* **ACTIVITY**:
The complete listing should be restated word for word.
(STORED DATA Opens)
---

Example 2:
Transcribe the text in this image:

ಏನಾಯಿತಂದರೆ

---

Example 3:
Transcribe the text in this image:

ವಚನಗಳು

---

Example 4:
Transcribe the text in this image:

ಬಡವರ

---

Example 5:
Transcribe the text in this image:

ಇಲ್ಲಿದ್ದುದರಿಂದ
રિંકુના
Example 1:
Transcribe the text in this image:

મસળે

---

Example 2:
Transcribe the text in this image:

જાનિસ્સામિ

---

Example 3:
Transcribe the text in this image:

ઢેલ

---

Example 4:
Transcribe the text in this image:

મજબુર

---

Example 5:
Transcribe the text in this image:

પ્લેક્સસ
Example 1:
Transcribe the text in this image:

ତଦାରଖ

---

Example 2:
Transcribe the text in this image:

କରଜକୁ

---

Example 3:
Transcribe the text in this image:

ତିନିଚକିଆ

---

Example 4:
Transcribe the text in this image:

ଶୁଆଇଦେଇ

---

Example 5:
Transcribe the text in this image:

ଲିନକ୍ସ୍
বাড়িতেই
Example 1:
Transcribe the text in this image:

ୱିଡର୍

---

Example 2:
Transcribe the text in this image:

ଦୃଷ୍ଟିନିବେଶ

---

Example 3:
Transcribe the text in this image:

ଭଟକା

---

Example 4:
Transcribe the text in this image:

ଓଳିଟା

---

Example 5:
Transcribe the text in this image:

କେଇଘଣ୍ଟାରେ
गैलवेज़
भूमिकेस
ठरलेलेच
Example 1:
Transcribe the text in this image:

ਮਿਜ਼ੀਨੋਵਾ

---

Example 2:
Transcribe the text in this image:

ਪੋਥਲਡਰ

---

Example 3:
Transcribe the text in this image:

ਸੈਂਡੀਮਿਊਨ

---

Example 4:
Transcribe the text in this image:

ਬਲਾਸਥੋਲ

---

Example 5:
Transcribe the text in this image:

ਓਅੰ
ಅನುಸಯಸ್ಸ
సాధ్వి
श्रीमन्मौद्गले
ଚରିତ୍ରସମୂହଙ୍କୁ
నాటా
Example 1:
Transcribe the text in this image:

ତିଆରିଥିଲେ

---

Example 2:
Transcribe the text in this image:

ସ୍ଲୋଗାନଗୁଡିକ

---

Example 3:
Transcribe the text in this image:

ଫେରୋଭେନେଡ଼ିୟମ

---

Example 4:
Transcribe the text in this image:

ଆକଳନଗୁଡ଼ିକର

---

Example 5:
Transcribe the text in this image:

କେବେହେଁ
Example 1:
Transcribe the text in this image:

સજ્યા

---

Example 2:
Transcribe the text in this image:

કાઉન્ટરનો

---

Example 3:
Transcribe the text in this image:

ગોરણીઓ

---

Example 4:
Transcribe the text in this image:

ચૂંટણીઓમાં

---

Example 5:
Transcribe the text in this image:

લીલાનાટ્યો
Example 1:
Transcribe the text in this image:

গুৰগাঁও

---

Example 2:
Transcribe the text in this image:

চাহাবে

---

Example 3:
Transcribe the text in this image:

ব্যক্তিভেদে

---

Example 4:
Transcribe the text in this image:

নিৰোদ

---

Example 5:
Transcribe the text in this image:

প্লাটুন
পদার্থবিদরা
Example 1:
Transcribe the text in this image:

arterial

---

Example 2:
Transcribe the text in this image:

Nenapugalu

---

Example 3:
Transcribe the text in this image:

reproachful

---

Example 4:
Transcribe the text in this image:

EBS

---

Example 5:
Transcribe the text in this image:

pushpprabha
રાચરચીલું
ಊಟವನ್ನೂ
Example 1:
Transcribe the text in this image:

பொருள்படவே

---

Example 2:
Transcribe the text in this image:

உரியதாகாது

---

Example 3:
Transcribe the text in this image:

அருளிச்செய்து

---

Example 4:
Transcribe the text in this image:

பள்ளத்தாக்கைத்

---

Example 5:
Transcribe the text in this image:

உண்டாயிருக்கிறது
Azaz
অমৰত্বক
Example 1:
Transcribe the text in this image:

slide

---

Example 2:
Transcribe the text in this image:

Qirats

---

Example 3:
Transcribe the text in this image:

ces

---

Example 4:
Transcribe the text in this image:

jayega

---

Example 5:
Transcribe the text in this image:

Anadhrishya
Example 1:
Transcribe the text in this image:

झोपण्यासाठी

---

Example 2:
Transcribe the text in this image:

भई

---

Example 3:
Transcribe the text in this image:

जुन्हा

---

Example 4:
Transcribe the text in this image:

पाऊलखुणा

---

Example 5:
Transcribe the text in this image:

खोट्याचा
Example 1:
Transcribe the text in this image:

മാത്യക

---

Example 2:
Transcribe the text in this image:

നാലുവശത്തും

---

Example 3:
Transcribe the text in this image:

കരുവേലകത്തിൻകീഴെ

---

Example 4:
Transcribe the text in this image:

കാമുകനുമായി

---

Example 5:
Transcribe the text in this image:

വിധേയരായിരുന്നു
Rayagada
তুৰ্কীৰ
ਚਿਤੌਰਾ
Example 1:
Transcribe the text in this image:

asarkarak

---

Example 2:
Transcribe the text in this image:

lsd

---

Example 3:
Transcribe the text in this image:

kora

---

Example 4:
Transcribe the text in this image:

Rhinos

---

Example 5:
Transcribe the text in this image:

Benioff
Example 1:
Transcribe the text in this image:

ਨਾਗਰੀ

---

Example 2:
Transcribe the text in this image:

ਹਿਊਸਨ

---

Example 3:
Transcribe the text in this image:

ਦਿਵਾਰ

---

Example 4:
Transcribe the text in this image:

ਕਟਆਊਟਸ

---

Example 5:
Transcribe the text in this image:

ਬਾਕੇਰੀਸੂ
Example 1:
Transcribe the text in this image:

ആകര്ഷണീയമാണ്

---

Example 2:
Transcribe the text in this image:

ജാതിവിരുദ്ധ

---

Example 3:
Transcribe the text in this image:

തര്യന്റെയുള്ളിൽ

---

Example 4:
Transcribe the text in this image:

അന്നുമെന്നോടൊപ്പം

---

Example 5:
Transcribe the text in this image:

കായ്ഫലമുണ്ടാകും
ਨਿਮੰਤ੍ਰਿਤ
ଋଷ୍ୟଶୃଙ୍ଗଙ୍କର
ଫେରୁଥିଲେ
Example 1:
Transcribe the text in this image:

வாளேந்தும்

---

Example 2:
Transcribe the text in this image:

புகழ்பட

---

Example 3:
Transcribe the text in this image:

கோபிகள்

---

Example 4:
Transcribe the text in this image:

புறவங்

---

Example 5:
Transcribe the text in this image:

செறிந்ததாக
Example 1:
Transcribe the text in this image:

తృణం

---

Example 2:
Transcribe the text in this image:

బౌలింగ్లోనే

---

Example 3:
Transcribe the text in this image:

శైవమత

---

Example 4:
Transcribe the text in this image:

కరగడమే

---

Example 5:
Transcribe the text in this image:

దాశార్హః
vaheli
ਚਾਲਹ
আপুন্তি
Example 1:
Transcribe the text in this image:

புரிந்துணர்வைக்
(STORED DATA Closes)
* **WRITTEN REPLY**:
---

Example 2:
Transcribe the text in this image:

ಏನಾಯಿತಂದರೆ

---

Example 3:
Transcribe the text in this image:

ವಚನಗಳು

---

Example 4:
Transcribe the text in this image:

ಬಡವರ

---

Example 5:
Transcribe the text in this image:

ಇಲ್ಲಿದ್ದುದರಿಂದ
રિંકુના
Example 1:
Transcribe the text in this image:

મસળે

---

Example 2:
Transcribe the text in this image:

જાનિસ્સામિ

---

Example 3:
Transcribe the text in this image:

ઢેલ

---

Example 4:
Transcribe the text in this image:

મજબુર

---

Example 5:
Transcribe the text in this image:

પ્લેક્સસ
Example 1:
Transcribe the text in this image:

ତଦାରଖ

---

Example 2:
Transcribe the text in this image:

କରଜକୁ

---

Example 3:
Transcribe the text in this image:

ତିନିଚକିଆ

---

Example 4:
Transcribe the text in this image:

ଶୁଆଇଦେଇ

---

Example 5:
Transcribe the text in this image:

ଲିନକ୍ସ୍
বাড়িতেই
Example 1:
Transcribe the text in this image:

ୱିଡର୍

---

Example 2:
Transcribe the text in this image:

ଦୃଷ୍ଟିନିବେଶ

---

Example 3:
Transcribe the text in this image:

ଭଟକା

---

Example 4:
Transcribe the text in this image:

ଓଳିଟା

---

Example 5:
Transcribe the text in this image:

କେଇଘଣ୍ଟାରେ
गैलवेज़
भूमिकेस
ठरलेलेच
Example 1:
Transcribe the text in this image:

ਮਿਜ਼ੀਨੋਵਾ

---

Example 2:
Transcribe the text in this image:

ਪੋਥਲਡਰ

---

Example 3:
Transcribe the text in this image:

ਸੈਂਡੀਮਿਊਨ

---

Example 4:
Transcribe the text in this image:

ਬਲਾਸਥੋਲ

---

Example 5:
Transcribe the text in this image:

ਓਅੰ
ಅನುಸಯಸ್ಸ
సాధ్వి
श्रीमन्मौद्गले
ଚରିତ୍ରସମୂହଙ୍କୁ
నాటా
Example 1:
Transcribe the text in this image:

ତିଆରିଥିଲେ

---

Example 2:
Transcribe the text in this image:

ସ୍ଲୋଗାନଗୁଡିକ

---

Example 3:
Transcribe the text in this image:

ଫେରୋଭେନେଡ଼ିୟମ

---

Example 4:
Transcribe the text in this image:

ଆକଳନଗୁଡ଼ିକର

---

Example 5:
Transcribe the text in this image:

କେବେହେଁ
Example 1:
Transcribe the text in this image:

સજ્યા

---

Example 2:
Transcribe the text in this image:

કાઉન્ટરનો

---

Example 3:
Transcribe the text in this image:

ગોરણીઓ

---

Example 4:
Transcribe the text in this image:

ચૂંટણીઓમાં

---

Example 5:
Transcribe the text in this image:

લીલાનાટ્યો
Example 1:
Transcribe the text in this image:

গুৰগাঁও

---

Example 2:
Transcribe the text in this image:

চাহাবে

---

Example 3:
Transcribe the text in this image:

ব্যক্তিভেদে

---

Example 4:
Transcribe the text in this image:

নিৰোদ

---

Example 5:
Transcribe the text in this image:

প্লাটুন
পদার্থবিদরা
Example 1:
Transcribe the text in this image:

arterial

---

Example 2:
Transcribe the text in this image:

Nenapugalu

---

Example 3:
Transcribe the text in this image:

reproachful

---

Example 4:
Transcribe the text in this image:

EBS

---

Example 5:
Transcribe the text in this image:

pushpprabha
રાચરચીલું
ಊಟವನ್ನೂ
Example 1:
Transcribe the text in this image:

பொருள்படவே

---

Example 2:
Transcribe the text in this image:

உரியதாகாது

---

Example 3:
Transcribe the text in this image:

அருளிச்செய்து

---

Example 4:
Transcribe the text in this image:

பள்ளத்தாக்கைத்

---

Example 5:
Transcribe the text in this image:

உண்டாயிருக்கிறது
Azaz
অমৰত্বক
Example 1:
Transcribe the text in this image:

slide

---

Example 2:
Transcribe the text in this image:

Qirats

---

Example 3:
Transcribe the text in this image:

ces

---

Example 4:
Transcribe the text in this image:

jayega

---

Example 5:
Transcribe the text in this image:

Anadhrishya
Example 1:
Transcribe the text in this image:

झोपण्यासाठी

---

Example 2:
Transcribe the text in this image:

भई

---

Example 3:
Transcribe the text in this image:

जुन्हा

---

Example 4:
Transcribe the text in this image:

पाऊलखुणा

---

Example 5:
Transcribe the text in this image:

खोट्याचा
Example 1:
Transcribe the text in this image:

മാത്യക

---

Example 2:
Transcribe the text in this image:

നാലുവശത്തും

---

Example 3:
Transcribe the text in this image:

കരുവേലകത്തിൻകീഴെ

---

Example 4:
Transcribe the text in this image:

കാമുകനുമായി

---

Example 5:
Transcribe the text in this image:

വിധേയരായിരുന്നു
Rayagada
তুৰ্কীৰ
ਚਿਤੌਰਾ
Example 1:
Transcribe the text in this image:

asarkarak

---

Example 2:
Transcribe the text in this image:

lsd

---

Example 3:
Transcribe the text in this image:

kora

---

Example 4:
Transcribe the text in this image:

Rhinos

---

Example 5:
Transcribe the text in this image:

Benioff
Example 1:
Transcribe the text in this image:

ਨਾਗਰੀ

---

Example 2:
Transcribe the text in this image:

ਹਿਊਸਨ

---

Example 3:
Transcribe the text in this image:

ਦਿਵਾਰ

---

Example 4:
Transcribe the text in this image:

ਕਟਆਊਟਸ

---

Example 5:
Transcribe the text in this image:

ਬਾਕੇਰੀਸੂ
Example 1:
Transcribe the text in this image:

ആകര്ഷണീയമാണ്

---

Example 2:
Transcribe the text in this image:

ജാതിവിരുദ്ധ

---

Example 3:
Transcribe the text in this image:

തര്യന്റെയുള്ളിൽ

---

Example 4:
Transcribe the text in this image:

അന്നുമെന്നോടൊപ്പം

---

Example 5:
Transcribe the text in this image:

കായ്ഫലമുണ്ടാകും
ਨਿਮੰਤ੍ਰਿਤ
ଋଷ୍ୟଶୃଙ୍ଗଙ୍କର
ଫେରୁଥିଲେ
Example 1:
Transcribe the text in this image:

வாளேந்தும்

---

Example 2:
Transcribe the text in this image:

புகழ்பட

---

Example 3:
Transcribe the text in this image:

கோபிகள்

---

Example 4:
Transcribe the text in this image:

புறவங்

---

Example 5:
Transcribe the text in this image:

செறிந்ததாக
Example 1:
Transcribe the text in this image:

తృణం

---

Example 2:
Transcribe the text in this image:

బౌలింగ్లోనే

---

Example 3:
Transcribe the text in this image:

శైవమత

---

Example 4:
Transcribe the text in this image:

కరగడమే

---

Example 5:
Transcribe the text in this image:

దాశార్హః
vaheli
ਚਾਲਹ
আপুন্তি
Example 1:
Transcribe the text in this image:

புரிந்துணர்வைக்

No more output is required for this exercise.